Когда я узнал, что меня выбрали из нескольких десятков претендентов на участие, мой восторг невозможно было описать словами. Я написал полное надежд письмо родителям – и был неприятно удивлен тем, что мама и папа не разделили мою радость. Оба были против моего участия в столь рискованном предприятии, но я был непреклонен и не последовал их довольно вялым советам отказаться от восхождения. Сейчас я понимаю, что двигало ими. С одной стороны, они понимали, что это моя жизнь, моя любовь, мое счастье, и запретить мне подниматься значит навсегда поссориться со мной, поставить свои интересы выше моих. С другой, они безумно боялись меня потерять.

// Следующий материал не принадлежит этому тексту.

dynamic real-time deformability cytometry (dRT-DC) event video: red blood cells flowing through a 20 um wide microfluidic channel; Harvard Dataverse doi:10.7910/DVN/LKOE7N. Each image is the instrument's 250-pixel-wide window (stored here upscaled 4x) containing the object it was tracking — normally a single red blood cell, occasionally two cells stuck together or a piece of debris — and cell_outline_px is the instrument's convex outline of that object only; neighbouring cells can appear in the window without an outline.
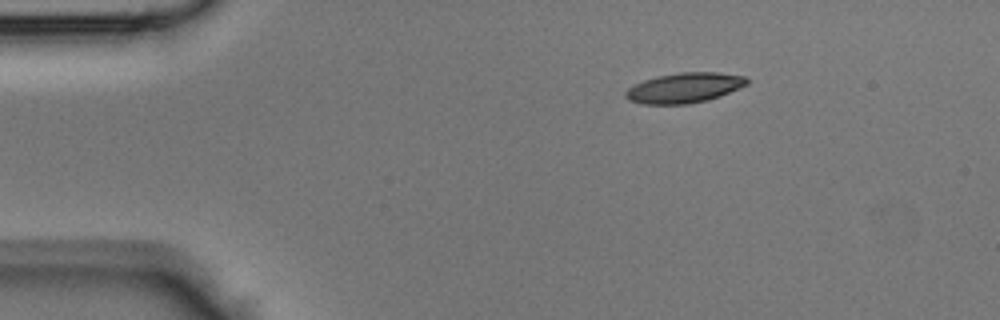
{"species": "Egyptian fruit bat (a non-hibernating species)", "species_latin": "Rousettus aegyptiacus", "temperature_condition": "room temperature", "stored_images_in_passage": 37, "camera_frame_rate_fps": 3000, "um_per_image_px": 0.085, "animal": {"sex": "male"}, "frame": {"image": 1, "passage_image": 1, "time_ms": 0.0, "image_size_px": [1000, 320], "cell_outline_px": [[748, 84], [720, 96], [708, 100], [688, 104], [644, 104], [628, 100], [624, 96], [624, 92], [628, 88], [644, 80], [656, 76], [680, 72], [716, 72], [744, 76], [748, 80]], "centroid_in_image_um": [58.15, 7.47], "position_along_channel_um": 26.8, "area_um2": 21.27}}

Я понимаю, что должен был задуматься над этим вопросом и отказаться от предприятия, но тогда я был глуп, самовлюблен и с радостью подписал бумаги об участии в экспедиции.

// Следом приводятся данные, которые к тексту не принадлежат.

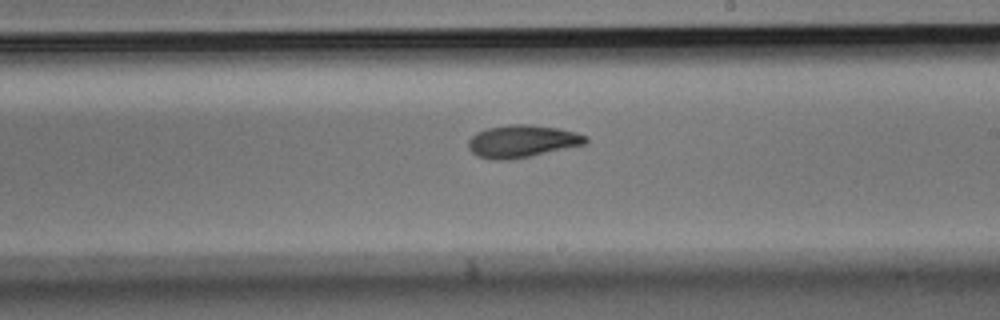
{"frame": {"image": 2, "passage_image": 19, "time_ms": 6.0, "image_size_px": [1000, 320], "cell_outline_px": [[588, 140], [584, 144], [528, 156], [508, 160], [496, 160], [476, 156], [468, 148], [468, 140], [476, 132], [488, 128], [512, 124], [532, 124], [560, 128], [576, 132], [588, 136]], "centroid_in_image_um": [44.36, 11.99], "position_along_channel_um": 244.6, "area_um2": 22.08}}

Мудрость не приходит с возрастом, как ошибочно полагают некоторые. Мне кажется, что мудрость – это знак приближающейся смерти, потому что, лишь осознавая, что жить осталось считанные часы, ты понимаешь, что времени на ошибку уже нет. Это мудрость, которую вдалбливает в ваше сознание сам Господь, если он, конечно, есть, а в его существовании я серьезно сомневаюсь. Но если он и существует, то – здесь, вокруг меня, в этих огромных ледяных глыбах, бесконечных плато, усеянных битым камнем, в этом твердом, точно дерево, снегу, в этом палящем солнце, столь же холодном, как и изрытая горами земля под ним. Чувствуя единение с этим прекрасным, удивительным миром, я открыл для себя множество граней, которые раньше представлялись мне несуществующими, и, путешествуя по этим граням, пусть не телом, но хотя бы разумом, я обретаю мудрость, которой, как и любой настоящей мудростью, мне уже никогда не придется воспользоваться.
Постепенно я познакомился со всеми участниками предстоящего восхождения. Ни один из них не был статистом, каждый имел свое предназначение и готов был выполнить свою миссию от начала до конца, потому что горы не знают пощады и не умеют прощать того, кто пытается избежать ответственности. Эдвард Нортон – крепкий, сорокалетний, опытный – уже бывал на горе в 1922 году и чуть не взял ее тогда, поставив мировой рекорд по высоте восхождения. Бентли Битэм, ровесник Нортона, блестящий орнитолог и фотограф, шел в экспедицию в первую очередь для съемки – но ему не повезло: еще на подходах к горе он подхватил дизентерию, наслоившуюся чуть позже на воспаление седалищного нерва. Ему пришлось остаться в базовом лагере, чтобы бесславно спуститься вниз, так и не достигнув сколько-нибудь серьезных высот.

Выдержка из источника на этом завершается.